Metamath Proof Explorer

Theorem elsetrecs

Description: A set A is an element of setrecs ( F ) iff A is generated by some subset of setrecs ( F ) . The proof requires both setrec1 and setrec2 , but this theorem is not strong enough to uniquely determine setrecs ( F ) . If F respects the subset relation, the theorem still holds if both occurrences of e. are replaced by C_ for a stronger version of the theorem. (Contributed by Emmett Weisz, 12-Jul-2021)

		Ref	Expression
	Hypothesis	elsetrecs.1	\|- B = setrecs ( F )
	Assertion	elsetrecs	\|- ( A e. B <-> E. x ( x C_ B /\ A e. ( F ` x ) ) )

Proof

Step	Hyp	Ref	Expression
1		elsetrecs.1	\|- B = setrecs ( F )
2	1	elsetrecslem	\|- ( A e. B -> E. x ( x C_ B /\ A e. ( F ` x ) ) )
3		vex	\|- x e. _V
4	3	a1i	\|- ( x C_ B -> x e. _V )
5		id	\|- ( x C_ B -> x C_ B )
6	1 4 5	setrec1	\|- ( x C_ B -> ( F ` x ) C_ B )
7	6	sselda	\|- ( ( x C_ B /\ A e. ( F ` x ) ) -> A e. B )
8	7	exlimiv	\|- ( E. x ( x C_ B /\ A e. ( F ` x ) ) -> A e. B )
9	2 8	impbii	\|- ( A e. B <-> E. x ( x C_ B /\ A e. ( F ` x ) ) )

WHAT YOU ARE ASKED TO DO: From the elsetrecs theorem page, copy out the passage word for word, beginning at the words "Metamath Proof Explorer" and ending after "Emmett Weisz, 12-Jul-2021)".

LISTED RECORDS:
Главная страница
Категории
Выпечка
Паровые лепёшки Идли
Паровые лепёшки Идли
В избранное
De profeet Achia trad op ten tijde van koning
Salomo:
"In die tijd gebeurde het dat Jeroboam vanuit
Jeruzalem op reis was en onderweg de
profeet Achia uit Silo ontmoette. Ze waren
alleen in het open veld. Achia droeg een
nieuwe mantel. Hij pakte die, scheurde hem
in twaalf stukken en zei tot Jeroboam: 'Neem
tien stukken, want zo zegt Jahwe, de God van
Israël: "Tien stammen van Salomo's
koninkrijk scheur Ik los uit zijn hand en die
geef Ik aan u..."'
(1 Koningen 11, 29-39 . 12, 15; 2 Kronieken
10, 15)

* * *

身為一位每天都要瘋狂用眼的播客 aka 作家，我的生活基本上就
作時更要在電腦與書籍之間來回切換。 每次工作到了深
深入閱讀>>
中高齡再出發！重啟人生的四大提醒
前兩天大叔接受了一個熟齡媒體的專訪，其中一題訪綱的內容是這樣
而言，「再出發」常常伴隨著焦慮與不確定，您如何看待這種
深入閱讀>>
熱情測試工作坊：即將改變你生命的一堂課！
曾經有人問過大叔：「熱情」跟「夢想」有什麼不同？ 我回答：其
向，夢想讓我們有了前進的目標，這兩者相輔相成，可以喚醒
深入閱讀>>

EXPECTED OUTPUT:
Metamath Proof Explorer

Theorem elsetrecs

Description: A set A is an element of setrecs ( F ) iff A is generated by some subset of setrecs ( F ) . The proof requires both setrec1 and setrec2 , but this theorem is not strong enough to uniquely determine setrecs ( F ) . If F respects the subset relation, the theorem still holds if both occurrences of e. are replaced by C_ for a stronger version of the theorem. (Contributed by Emmett Weisz, 12-Jul-2021)